* **Try it**
Do these statements agree with the notes on cell design for the dashboard inbox? For each, answer yes or no and quote the deciding words of the notes. (a) Each cell has an HBase cluster, a service cluster, and a Redis caching cluster. (b) Only one cell exists per data center. (c) The system was specified at 50K writes a second and a million reads a second.

* **Document section**
Cell Design for Dashboard Inbox
- The current scatter-gather model for providing Dashboard functionality has very limited runway. It won’t last much longer.
- The solution is to move to an inbox model implemented using a Cell Based Architecture that is similar to Facebook Messages.
- An inbox is the opposite of scatter-gather. A user’s dashboard, which is made up posts from followed users and actions taken by other users, is logically stored together in time order.
- Solves the scatter gather problem because it’s an inbox. You just ask what is in the inbox so it’s less expensive then going to each user a user follows. This will scale for a very long time.
- Rewriting the Dashboard is difficult. The data has a distributed nature, but it has a transactional quality, it’s not OK for users to get partial updates.
- The amount of data is incredible. Messages must be delivered to hundreds of different users on average which is a very different problem than Facebook faces. Large date + high distribution rate + multiple datacenters.
- Spec’ed at a million writes a second and 50K reads a second. The data set size is 2.7TB of data growth with no replication or compression turned on. The million writes a second is from the 24 byte row key that indicates what content is in the inbox.
- Doing this on an already popular application that has to be kept running.
- Cells
- A cell is a self-contained installation that has all the data for a range of users. All the data necessary to render a user’s Dashboard is in the cell.
- Users are mapped into cells. Many cells exist per data center.
- Each cell has an HBase cluster, service cluster, and Redis caching cluster.
- Users are homed to a cell and all cells consume all posts via firehose updates.
- Each cell is Finagle based and populates HBase via the firehose and service requests over Thrift.
- A user comes into the Dashboard, users home to a particular cell, a service node reads their dashboard via HBase, and passes the data back.
- Background tasks consume from the firehose to populate tables and process requests.
- A Redis caching layer is used for posts inside a cell.
- Request flow: a user publishes a post, the post is written to the firehose, all of the cells consume the posts and write that post content to post database, the cells lookup to see if any of the followers of the post creator are in the cell, if so the follower inboxes are updated with the post ID.
- Advantages of cell design:
- Massive scale requires parallelization and parallelization requires components be isolated from each other so there is no interaction. Cells provide a unit of parallelization that can be adjusted to any size as the user base grows.

* **Data**
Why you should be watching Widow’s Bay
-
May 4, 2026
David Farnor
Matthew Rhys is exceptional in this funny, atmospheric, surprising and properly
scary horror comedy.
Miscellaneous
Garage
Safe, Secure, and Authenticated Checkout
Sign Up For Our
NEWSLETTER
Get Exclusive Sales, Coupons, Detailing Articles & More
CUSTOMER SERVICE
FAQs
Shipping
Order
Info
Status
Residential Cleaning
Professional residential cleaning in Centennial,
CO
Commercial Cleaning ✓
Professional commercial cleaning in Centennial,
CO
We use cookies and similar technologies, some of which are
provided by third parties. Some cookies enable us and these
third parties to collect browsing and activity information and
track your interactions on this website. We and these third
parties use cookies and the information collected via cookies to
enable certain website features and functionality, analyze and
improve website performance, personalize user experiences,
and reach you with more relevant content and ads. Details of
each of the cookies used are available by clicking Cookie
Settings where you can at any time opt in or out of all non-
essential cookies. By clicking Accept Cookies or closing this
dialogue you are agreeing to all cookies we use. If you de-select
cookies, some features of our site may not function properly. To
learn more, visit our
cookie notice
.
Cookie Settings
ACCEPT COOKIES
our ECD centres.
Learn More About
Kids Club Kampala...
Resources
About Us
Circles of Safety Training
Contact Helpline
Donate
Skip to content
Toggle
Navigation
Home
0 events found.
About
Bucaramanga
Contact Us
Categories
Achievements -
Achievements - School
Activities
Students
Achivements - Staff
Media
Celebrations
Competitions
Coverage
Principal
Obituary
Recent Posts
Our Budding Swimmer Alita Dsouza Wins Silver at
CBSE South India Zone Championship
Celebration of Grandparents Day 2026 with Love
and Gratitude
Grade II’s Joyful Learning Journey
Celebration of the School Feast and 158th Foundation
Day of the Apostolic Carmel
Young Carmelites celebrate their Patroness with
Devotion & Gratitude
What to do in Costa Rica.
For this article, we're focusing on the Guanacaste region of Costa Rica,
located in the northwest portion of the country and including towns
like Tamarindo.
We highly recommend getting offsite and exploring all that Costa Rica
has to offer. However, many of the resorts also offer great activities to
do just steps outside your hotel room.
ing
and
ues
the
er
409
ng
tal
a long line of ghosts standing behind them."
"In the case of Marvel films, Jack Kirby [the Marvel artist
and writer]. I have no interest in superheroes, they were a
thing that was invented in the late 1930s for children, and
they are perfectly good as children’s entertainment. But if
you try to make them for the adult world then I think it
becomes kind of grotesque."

* **Problem solution**
(a) Yes: "Each cell has an HBase cluster, service cluster, and Redis caching cluster."
(b) No: "Many cells exist per data center."
(c) No: "Spec’ed at a million writes a second and 50K reads a second."